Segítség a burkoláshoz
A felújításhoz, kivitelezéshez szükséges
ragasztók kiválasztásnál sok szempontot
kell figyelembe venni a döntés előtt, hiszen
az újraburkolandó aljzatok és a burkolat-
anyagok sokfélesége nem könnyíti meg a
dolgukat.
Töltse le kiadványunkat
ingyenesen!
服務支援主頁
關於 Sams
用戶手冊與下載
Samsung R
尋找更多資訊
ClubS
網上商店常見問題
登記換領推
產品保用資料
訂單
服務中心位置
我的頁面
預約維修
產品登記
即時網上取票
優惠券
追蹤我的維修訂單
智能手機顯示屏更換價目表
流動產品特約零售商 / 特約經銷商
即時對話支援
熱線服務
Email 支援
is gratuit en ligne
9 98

● ● ● ● ● ● ●

__Exercise directions__
Print every line of the records above with no changes at all.

__Response__
Segítség a burkoláshoz
A felújításhoz, kivitelezéshez szükséges
ragasztók kiválasztásnál sok szempontot
kell figyelembe venni a döntés előtt, hiszen
az újraburkolandó aljzatok és a burkolat-
anyagok sokfélesége nem könnyíti meg a
dolgukat.
Töltse le kiadványunkat
ingyenesen!
服務支援主頁
關於 Sams
用戶手冊與下載
Samsung R
尋找更多資訊
ClubS
網上商店常見問題
登記換領推
產品保用資料
訂單
服務中心位置
我的頁面
預約維修
產品登記
即時網上取票
優惠券
追蹤我的維修訂單
智能手機顯示屏更換價目表
流動產品特約零售商 / 特約經銷商
即時對話支援
熱線服務
Email 支援
is gratuit en ligne
9 98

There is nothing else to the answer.